• BRIEF 1:
Answer these about the post on Web-Plastics, one line each:
(a) What do the Web-Plastics think "funny" equals?
(b) How many years of bullying does the writer say they went through at school?
(c) What do the Plastics wear on Wednesdays?
• BRIEF 2: Please carry on the post on Web-Plastics from where it stops.

• DOCUMENT EXCERPT:
It’s great because it’s open to anyone with access to a computer and an internet connection. It’s equal-opportunity. If you have a voice, and words to express yourself? Welcome to the community.

Except, as we learn in Mean Girls…beware of Plastics.

In the movie, the Plastics rule the school. They’re mean to everyone they don’t like (and even people they do like, sometimes.) They have rules; how you can act, what you have to wear on certain days, and where you can (and can’t) sit, depending on what you’re wearing.

In the blogosphere, the Plastics are…well, pretty much the same. Only they’re hiding behind a computer screen, so they feel their anonymity brings even more power. Let’s call them the Web-Plastics.

The Web-Plastics think their writing is better than anyone else’s; therefore, they rip apart everyone else’s writing.

The Web-Plastics think certain topics (mommy blogging, book blogging) are lesser-than; therefore, they run those bloggers down. They depreciate anything they do. They try to make them feel small, because their writing isn’t as important as whatever they’re doing.

The Web-Plastics steal ideas and posts from “lesser” bloggers, then when they’re called out on it, turn it around on the one who was stolen from: “You’re just trying to hitch a ride on our popularity. You’re no one. We’re someone. Shut up and stop whining.”

The Web-Plastics think they’re the only ones doing anything worthwhile; if other bloggers aren’t doing it the way they would, they mock them, and shame them, sometimes even publicly, so that sometimes those bloggers become so disheartened they stop writing altogether.

The Web-Plastics think that “funny” equals “cruel,” and write posts tagged “humor” in which they mock…anything. Whatever they feel like mocking. But usually people that are just trying their hardest to get by.

Best of all, the Web-Plastics have minions.

As numerous as these minions, but nowhere near as adorable.

As numerous as these minions, but nowhere near as adorable.

These minions are other Web-Plastics, or wannabe Web-Plastics. Who will like and comment on everything they do; who will go to the posts of the people who are out of favor with the Web-Plastics and troll them with mean comments and insults and sometimes skate the edge of threats; who will say or do whatever the Web-Plastics tell them to, because it’s easier to go along with the dictator than to become one of the people who’s being bullied. And believe you me, that’s who you become, if you buck the Web-Plastics. You get the full-frontal of their wrath. And their petrified minions’ wrath, as well.

The Plastics and the Web-Plastics have many things in common, but it all boils down to this:

On Wednesdays, WE WEAR PINK.

And if you don’t wear pink, you can’t sit with them.

Social (media) suicide.

There are two kinds of evil people in this world. Those who do evil stuff and those who see evil stuff being done and don’t try to stop it.

I don’t know about you guys, but I’m tired of being told I need to wear pink, and I’m tired of being told where I can and cannot sit, and I’m tired of seeing evil stuff being done and not trying to stop it. I didn’t go through 8 (yes, 8, the bullies started early at my school) years of hell just to be told what to say or do or be now.

I’m tired of seeing mean posts about fellow bloggers. And mean slightly-veiled Facebook statuses. And snarky comments on other bloggers’ posts that they obviously worked very hard on. And don’t think the irony has missed me that the minute, the MINUTE, anyone says a word about any of the Web-Plastics, they run crying for sympathy, or run to their minions crying “vengeance shall be ours! You’re all my best friends until I no longer need you, and when that happens, I will ignore you as if you never existed.”

• DATA FOR ANALYSIS:

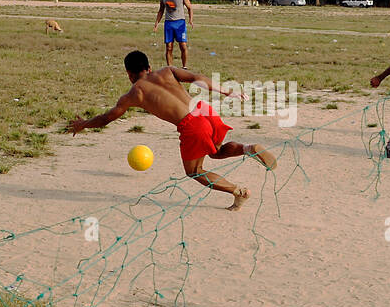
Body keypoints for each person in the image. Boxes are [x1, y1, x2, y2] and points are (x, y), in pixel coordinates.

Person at [67, 51, 277, 211]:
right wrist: (226, 91)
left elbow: (106, 118)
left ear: (129, 74)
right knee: (215, 151)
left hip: (191, 125)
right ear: (148, 67)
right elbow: (197, 77)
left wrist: (83, 124)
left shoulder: (134, 93)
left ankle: (238, 192)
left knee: (194, 171)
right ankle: (249, 148)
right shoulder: (167, 71)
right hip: (204, 111)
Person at [155, 0, 193, 68]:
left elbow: (190, 8)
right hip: (169, 23)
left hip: (180, 23)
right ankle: (170, 68)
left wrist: (190, 19)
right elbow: (161, 10)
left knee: (183, 46)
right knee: (169, 47)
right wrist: (156, 23)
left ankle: (184, 66)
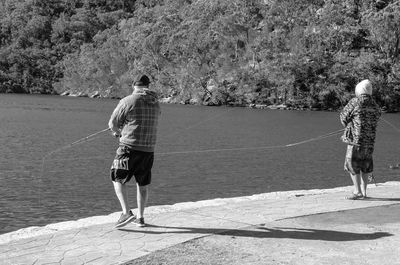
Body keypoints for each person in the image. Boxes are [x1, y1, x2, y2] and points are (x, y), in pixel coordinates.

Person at [108, 75, 161, 228]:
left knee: (117, 178)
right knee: (142, 184)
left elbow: (112, 124)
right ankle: (141, 217)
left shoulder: (127, 101)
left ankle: (126, 213)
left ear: (134, 86)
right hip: (148, 151)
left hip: (128, 148)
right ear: (148, 86)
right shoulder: (156, 103)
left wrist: (117, 132)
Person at [340, 79, 381, 200]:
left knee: (353, 165)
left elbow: (343, 118)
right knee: (365, 166)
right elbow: (377, 117)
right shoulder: (375, 104)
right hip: (370, 142)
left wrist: (351, 124)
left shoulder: (355, 101)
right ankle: (364, 192)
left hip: (355, 141)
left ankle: (357, 192)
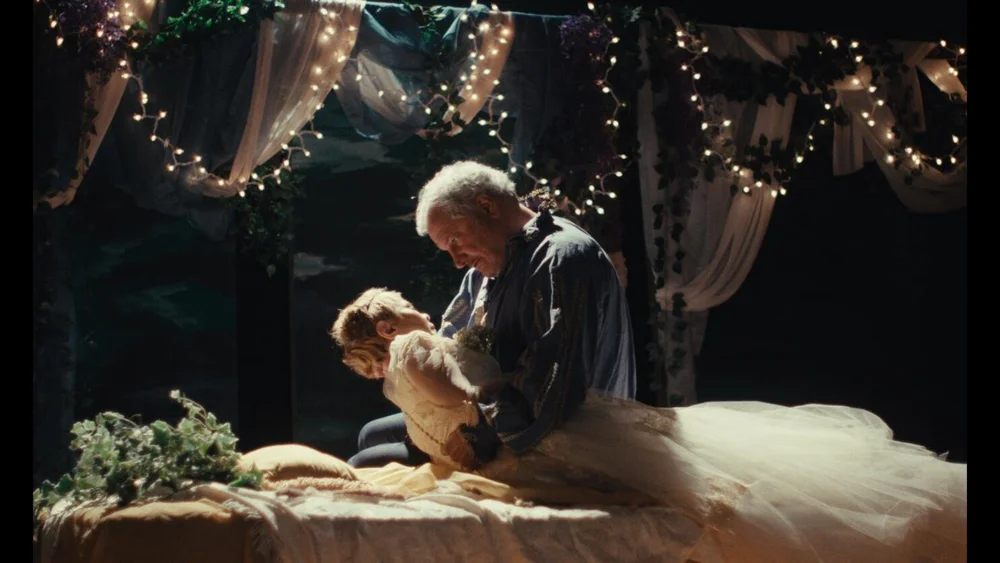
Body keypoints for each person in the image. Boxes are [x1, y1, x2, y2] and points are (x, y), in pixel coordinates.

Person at [331, 287, 968, 562]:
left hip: (489, 460)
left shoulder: (392, 380)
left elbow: (444, 423)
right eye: (406, 307)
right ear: (389, 326)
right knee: (681, 462)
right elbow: (463, 395)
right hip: (520, 441)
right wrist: (504, 385)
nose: (419, 311)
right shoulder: (415, 347)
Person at [348, 160, 636, 468]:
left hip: (556, 436)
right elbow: (450, 342)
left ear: (487, 207)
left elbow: (554, 388)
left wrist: (481, 430)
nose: (457, 261)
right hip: (493, 405)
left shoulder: (560, 260)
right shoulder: (487, 267)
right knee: (372, 435)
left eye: (454, 240)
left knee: (364, 463)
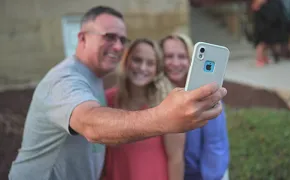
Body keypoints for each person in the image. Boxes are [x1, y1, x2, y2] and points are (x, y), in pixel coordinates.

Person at [8, 6, 227, 180]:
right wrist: (165, 117)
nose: (117, 46)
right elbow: (92, 125)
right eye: (109, 37)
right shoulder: (65, 80)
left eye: (122, 40)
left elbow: (178, 158)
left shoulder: (94, 80)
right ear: (82, 37)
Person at [101, 38, 185, 180]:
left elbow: (175, 159)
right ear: (126, 61)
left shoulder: (167, 105)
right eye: (137, 60)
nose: (142, 68)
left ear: (157, 69)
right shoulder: (107, 100)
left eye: (150, 63)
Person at [159, 33, 230, 180]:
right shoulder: (155, 93)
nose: (176, 63)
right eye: (169, 56)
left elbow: (215, 146)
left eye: (182, 56)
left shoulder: (205, 96)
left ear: (191, 59)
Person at [252, 0, 287, 66]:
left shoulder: (270, 2)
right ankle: (259, 60)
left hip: (267, 26)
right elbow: (259, 12)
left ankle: (264, 58)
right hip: (262, 26)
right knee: (261, 43)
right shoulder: (259, 3)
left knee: (266, 44)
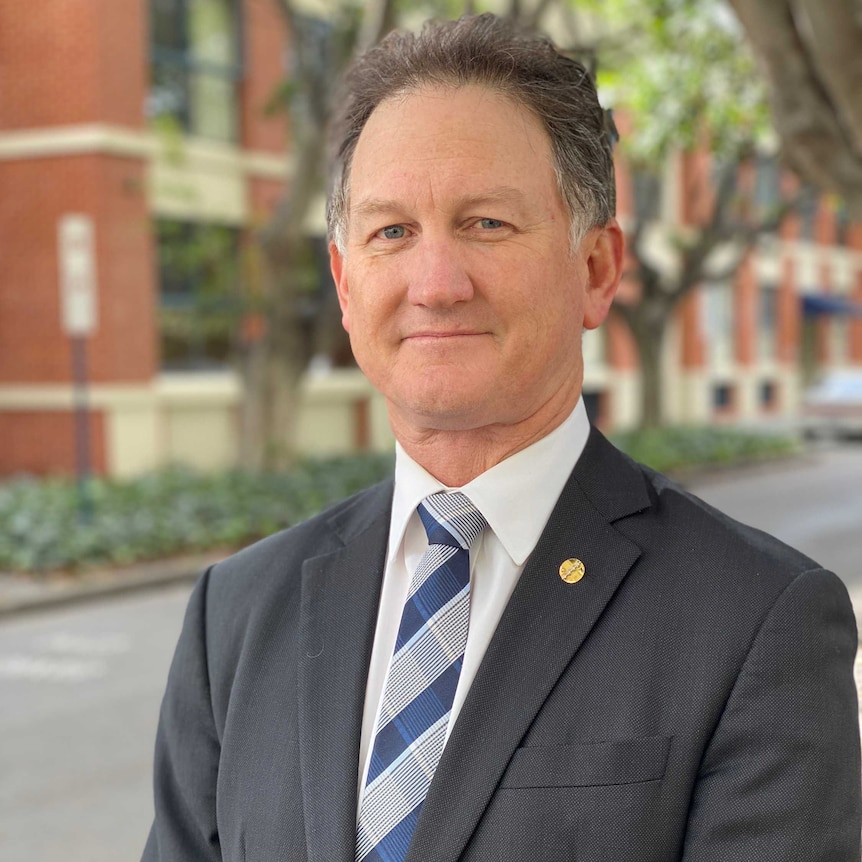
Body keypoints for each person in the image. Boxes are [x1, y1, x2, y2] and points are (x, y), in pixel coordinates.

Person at [142, 14, 860, 862]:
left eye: (486, 223)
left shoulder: (755, 622)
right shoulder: (235, 615)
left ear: (595, 270)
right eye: (392, 232)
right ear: (344, 283)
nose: (436, 285)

• RESULT 1:
(a) Cruel.
(b) 8 years.
(c) Pink.

• RESULT 2:
They had no idea they were going to be jettisoned so quickly. Look at their sad little faces.

They had no idea they were going to be jettisoned so quickly. Look at their sad little faces.

Or, even more delicious, the irony that the Web-Plastics would be the first ones to come out as anti-bullying, because NO! THEY would never bully anyone! And anyone that WOULD, my GOODNESS, hang ’em up by their TOENAILS! Bullying is, like, just so WRONG!

Because what they’re doing, see, it isn’t BULLYING. They rule the internet, you see. They’re just running it the way it needs to be run. Who better to make the rules for the rest of us?

Here’s a rule I like to live by on the internet.

If you don’t like someone’s blog: don’t read it.

It’s very simple.

Take it out of your reader. Don’t click on it. Don’t click on people’s links when they tweet about it.

If the blog is offensive, if the blog is openly offending you, or a large group of people, or it’s just flat-out wrong about something – fine. I get it. I do. You want to fight against injustice.

But if the blog is, in your opinion, poorly-written, or about a topic that bores you, or a topic you consider beneath you and your perfect sparkly rainbow taste: just don’t read it.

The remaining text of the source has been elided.